Phosphorus nutrition of barley hordeum vulgare buckwheat fagopyrum esculentum and rape brassica napus ssp napus cultivar line seedlings 1. influence of seed borne phosphorus and external phosphorus levels on growth phosphorus content and phosphorus 32 phosphorus 31 fractionation in shoots and roots
Schjorring, J.K.; Jensen, P.
Physiologia Plantarum 61(4): 577-583
1984
ISSN/ISBN: 0031-9317 DOI: 10.1111/j.1399-3054.1984.tb05173.x
Accession: 006106889
Seedlings of barley (H. vulgare L. 'Salka' and 'Zita'), buckwheat (F. esculentum Moench) and rape (B. napus L. ssp. napus cv. Line) were grown at 8 or 10 different external P levels in the range 0-2000 .mu.M. Apart from P, the nutrient solutions were complete. In some experiments with barley and rape, 32P-labeled phosphate was used. Root fresh weights of buckwheat and rape decreased when the external P supply exceeded the level required for maximal root development.

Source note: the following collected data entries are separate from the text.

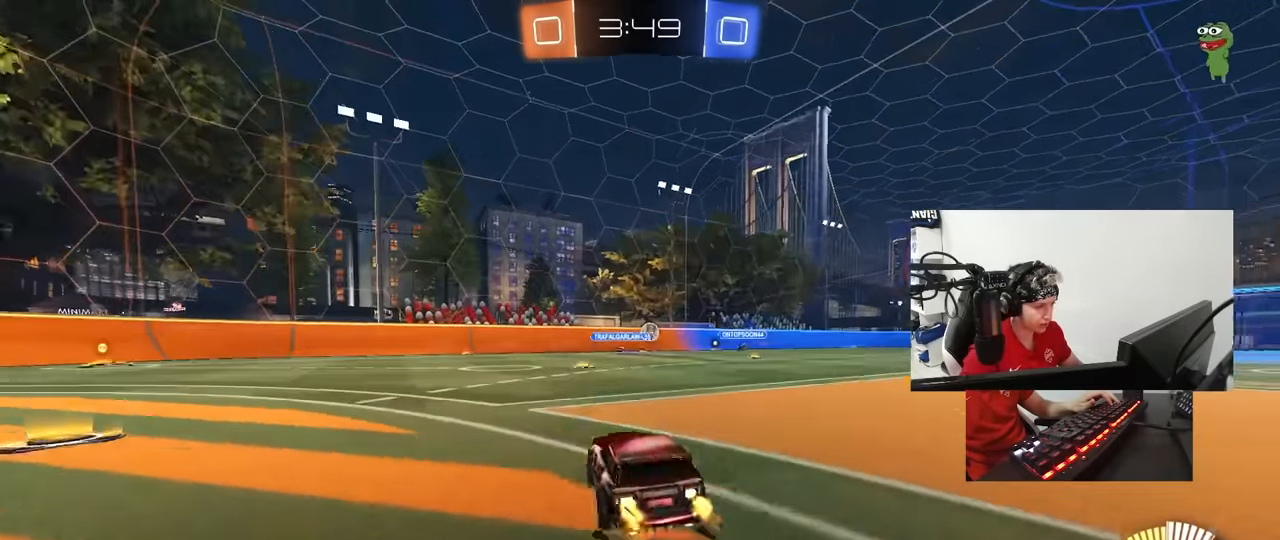
{"keys": ["w"], "mouse": [], "mouse_move": "still", "events": [[33, "d", "down"], [167, "d", "up"], [167, "mouse_left", "up"], [317, "d", "down"], [500, "d", "up"]]}
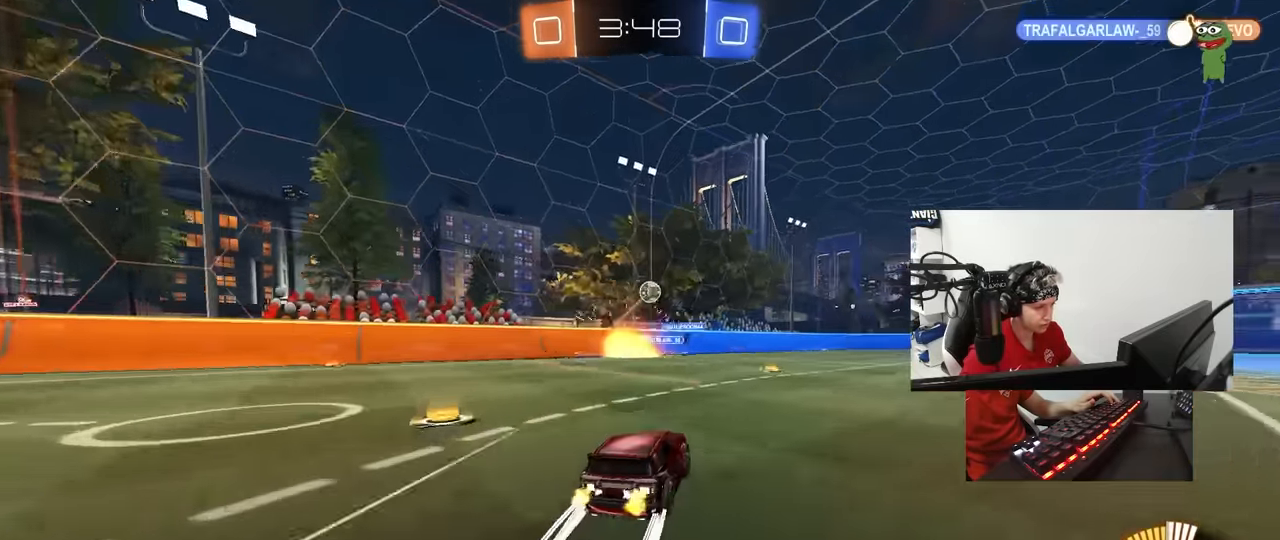
{"keys": ["d", "s"], "mouse": ["right"], "mouse_move": "down-left", "events": [[133, "w", "up"], [233, "d", "down"], [233, "s", "down"], [333, "mouse_right", "down"]]}
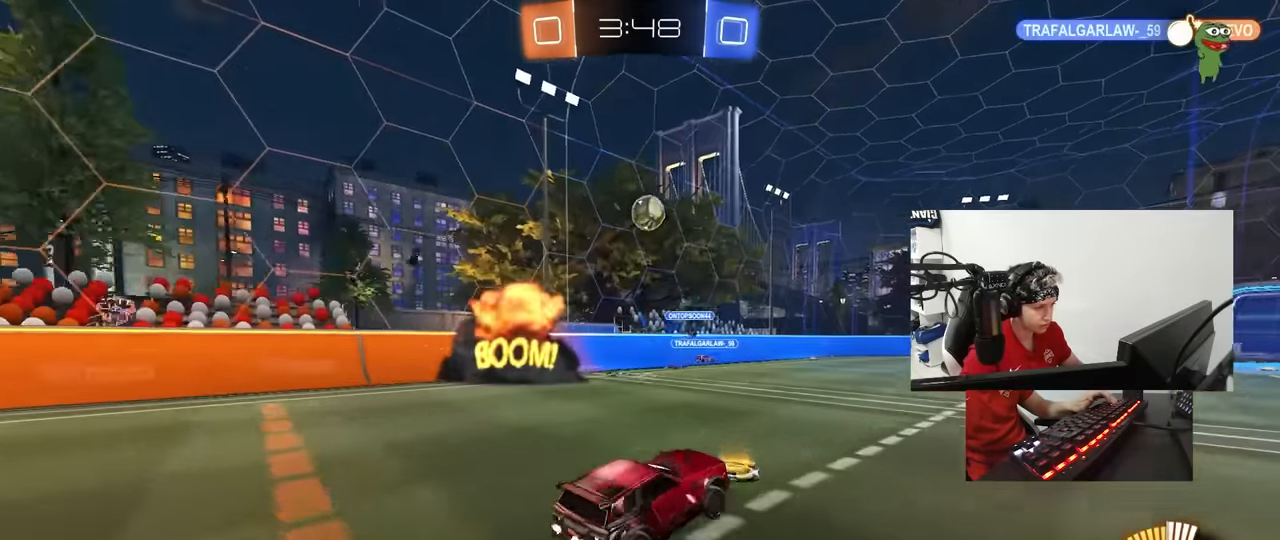
{"keys": ["a", "shift", "w"], "mouse": ["left"], "mouse_move": "still", "events": [[17, "d", "up"], [17, "mouse_left", "down"], [17, "s", "up"], [100, "a", "down"], [100, "s", "down"], [100, "shift", "down"], [250, "s", "up"], [300, "mouse_right", "up"], [433, "w", "down"]]}
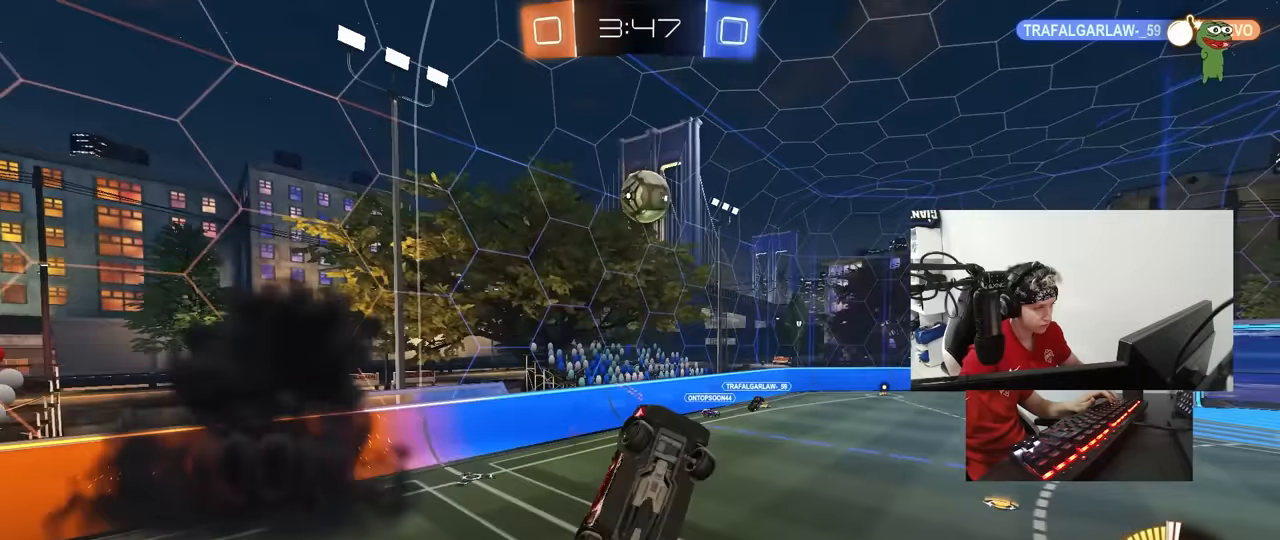
{"keys": ["a", "shift", "w"], "mouse": [], "mouse_move": "still", "events": [[83, "w", "up"], [450, "w", "down"], [500, "mouse_left", "up"]]}
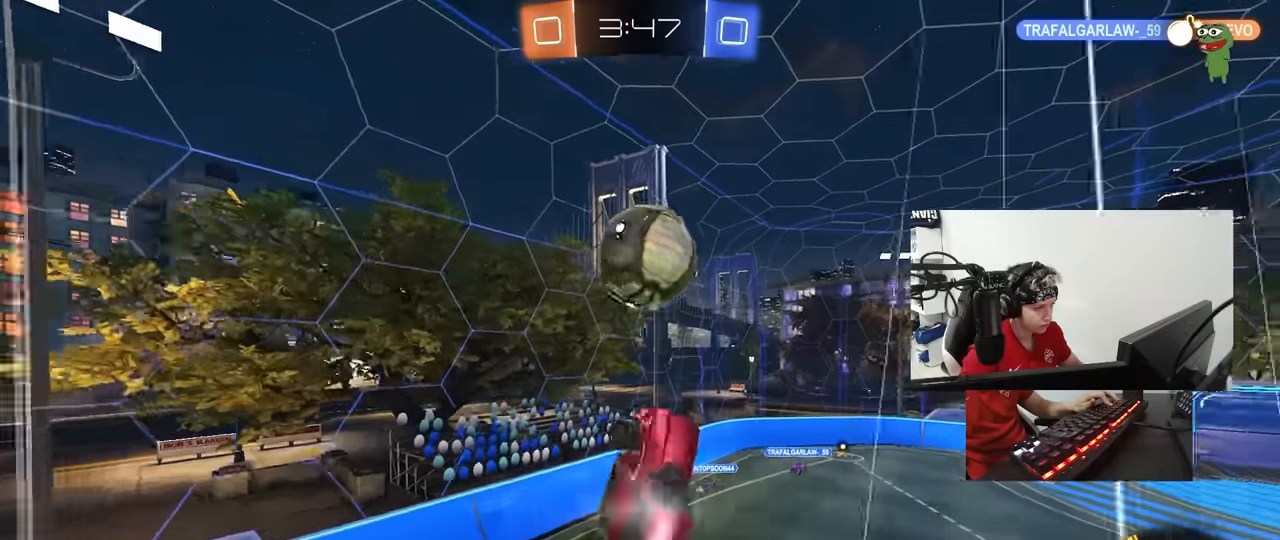
{"keys": ["d", "shift"], "mouse": [], "mouse_move": "still", "events": [[50, "d", "down"], [83, "mouse_left", "down"], [133, "a", "up"], [133, "shift", "up"], [133, "w", "up"], [267, "shift", "down"], [283, "s", "down"], [383, "mouse_left", "up"], [417, "s", "up"]]}
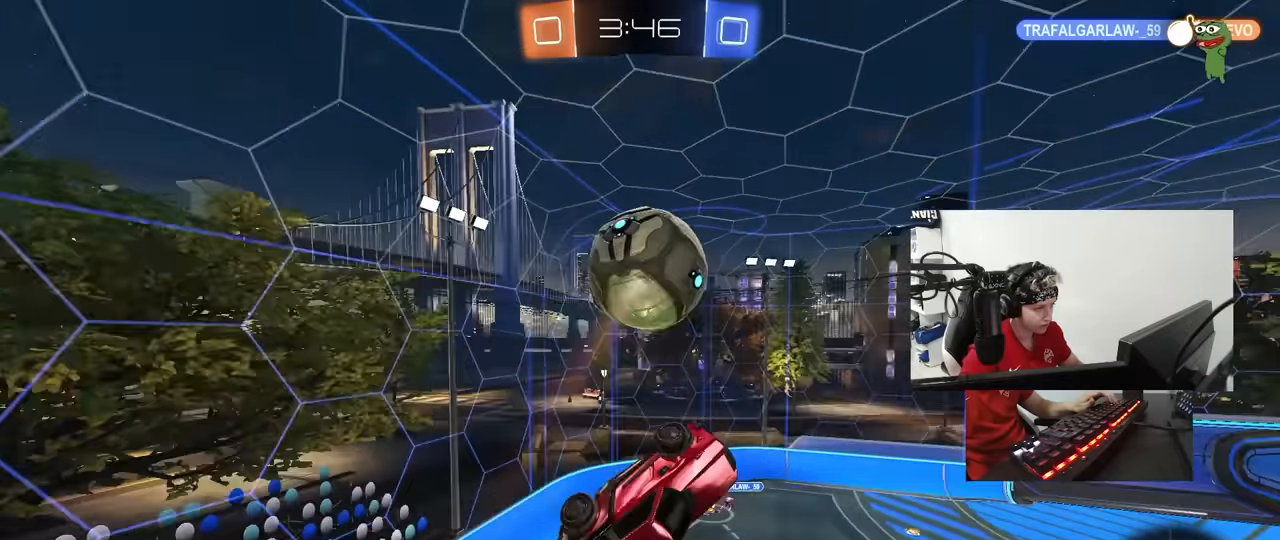
{"keys": ["d"], "mouse": [], "mouse_move": "still", "events": [[100, "d", "up"], [100, "shift", "up"], [200, "a", "down"], [200, "mouse_left", "down"], [300, "mouse_left", "up"], [300, "s", "down"], [350, "a", "up"], [383, "d", "down"], [433, "s", "up"]]}
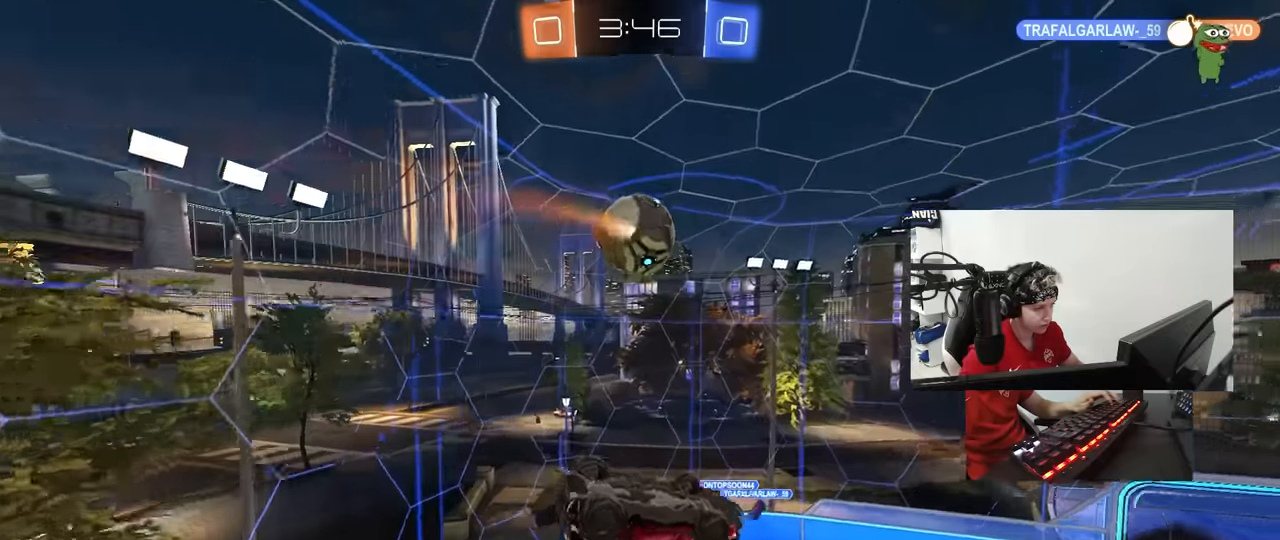
{"keys": ["a"], "mouse": ["left"], "mouse_move": "still", "events": [[117, "d", "up"], [167, "a", "down"], [167, "mouse_left", "down"], [167, "shift", "down"], [267, "w", "down"], [317, "shift", "up"], [400, "w", "up"]]}
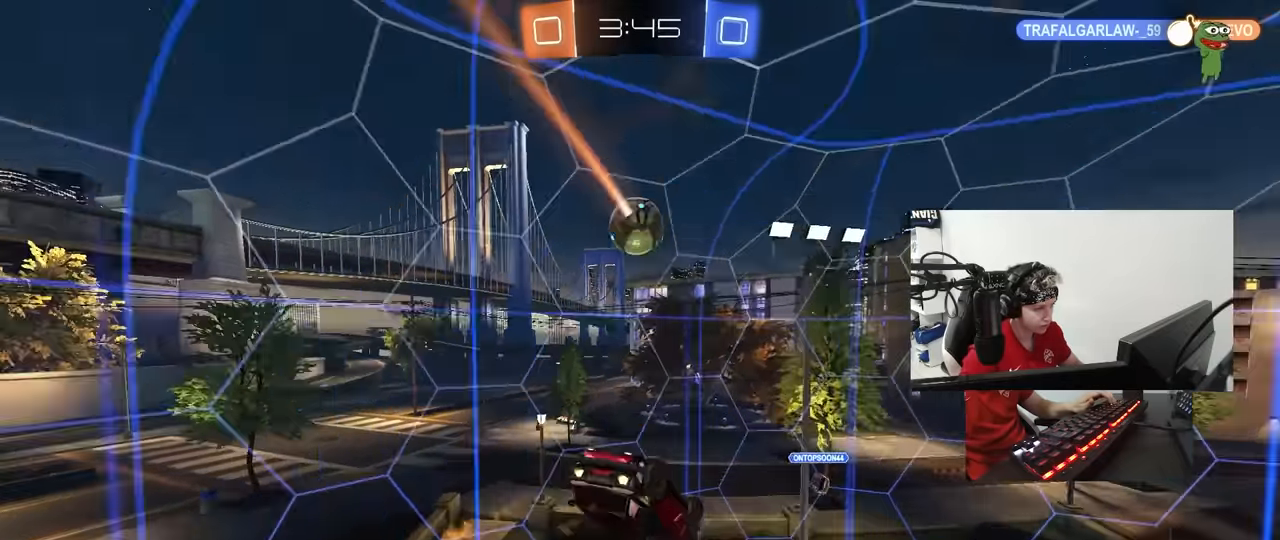
{"keys": ["d", "shift", "w"], "mouse": [], "mouse_move": "still", "events": [[83, "s", "down"], [183, "shift", "down"], [233, "s", "up"], [283, "d", "down"], [333, "a", "up"], [333, "mouse_left", "up"], [333, "shift", "up"], [367, "shift", "down"], [417, "w", "down"]]}
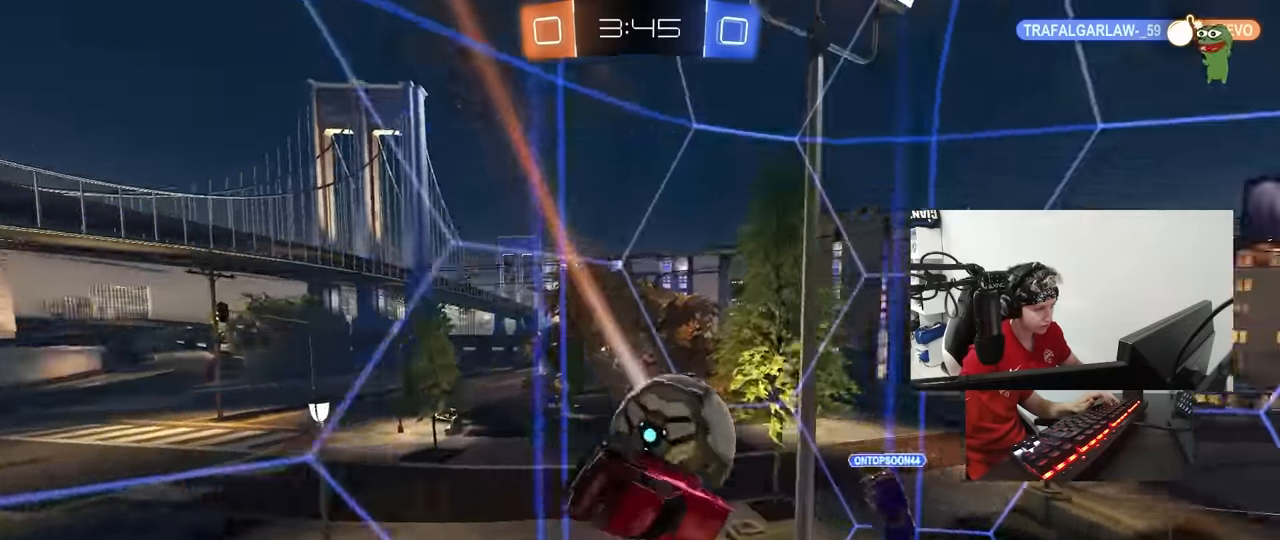
{"keys": ["a", "w"], "mouse": ["left"], "mouse_move": "still", "events": [[17, "d", "up"], [17, "shift", "up"], [67, "a", "down"], [67, "mouse_left", "down"], [67, "shift", "down"], [150, "a", "up"], [200, "shift", "up"], [250, "d", "down"], [250, "mouse_left", "up"], [383, "mouse_left", "down"], [483, "a", "down"], [483, "d", "up"]]}
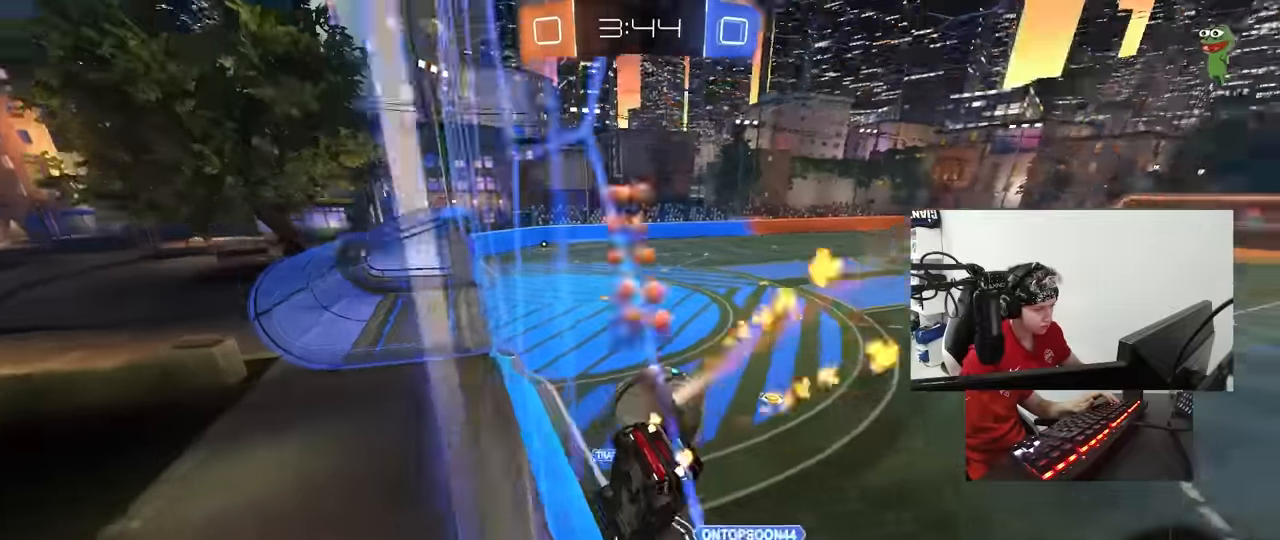
{"keys": ["w"], "mouse": [], "mouse_move": "still", "events": [[117, "mouse_left", "up"], [500, "a", "up"]]}
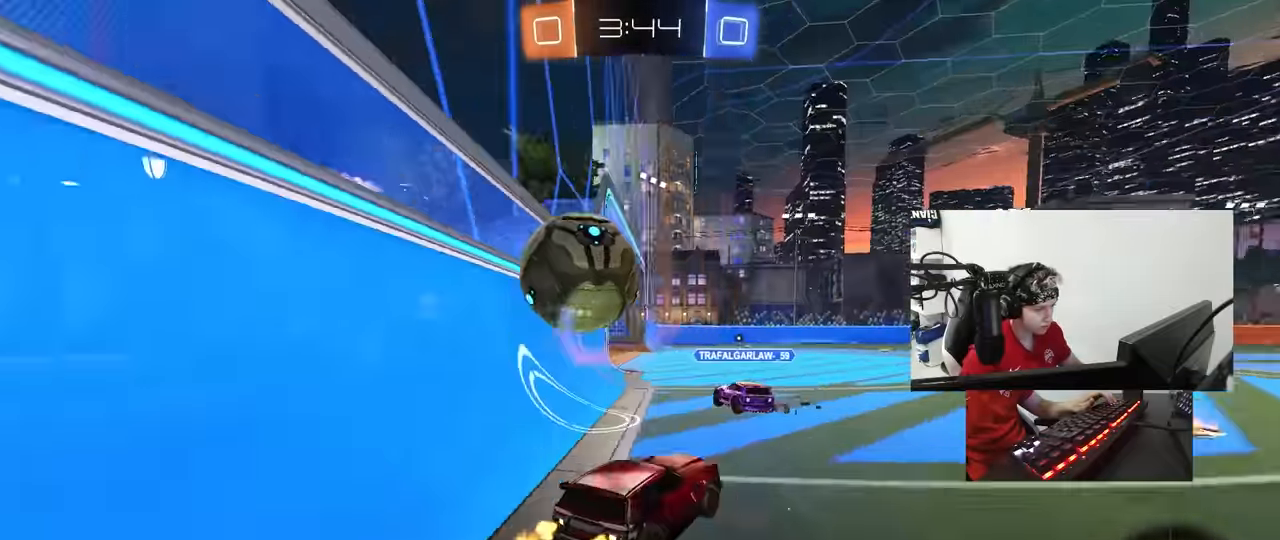
{"keys": ["d"], "mouse": [], "mouse_move": "still", "events": [[83, "w", "up"], [133, "a", "down"], [183, "s", "down"], [367, "a", "up"], [367, "s", "up"], [467, "d", "down"]]}
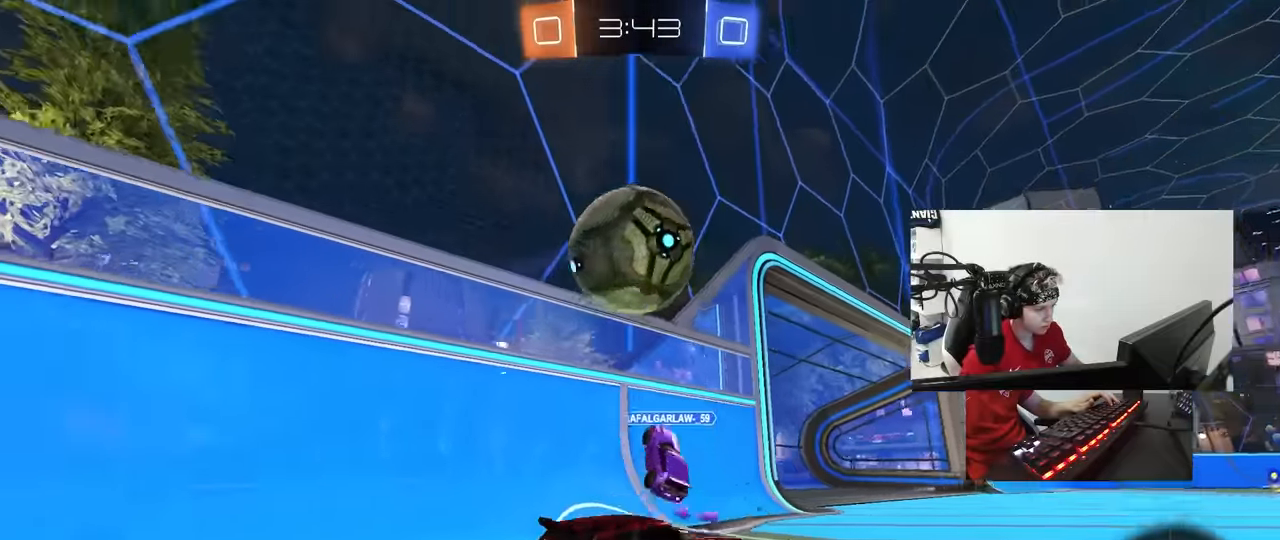
{"keys": ["d", "w"], "mouse": [], "mouse_move": "still", "events": [[100, "d", "up"], [100, "w", "down"], [300, "d", "down"]]}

In all 3 spp., the roots constituted a decreasing proportion of the total plant fresh weignt as the external P level increased. The shoot/root fresh weight ratio increased linearly with the P concentration of the roots. The ratio between the P concentration in shoots and roots increased with the P status of the seedlings grown at low to intermediate external P levels, but decreased at higher P levels. The proportion of total seedling-P held in roots consequently reached a minimum value and thereafter increased as the P status of the seedlings increased. Some control mechanism counteracted the accumulation of harmful P levels in the shoots. 32P-Phosphate uptake by seedlings of barley and rape grown in solutions with 2 mM P overestimated the actual net P uptake by a factor of 6-7, indicating a marked fractionation of 32P and 31P. For seedlings grown in solutions with 25 .mu.M P (barley) or 50 .mu.M (rape) no fractionation occurred. The relative excess of 32P in high P seedlings accumulated in the roots. The fractionation was probably caused by efflux of low specific activity P and by diffusion of free phosphate ions across the plasmalemma of the root cells in response to a difference in the concentration gradient between the 2 P isotopes.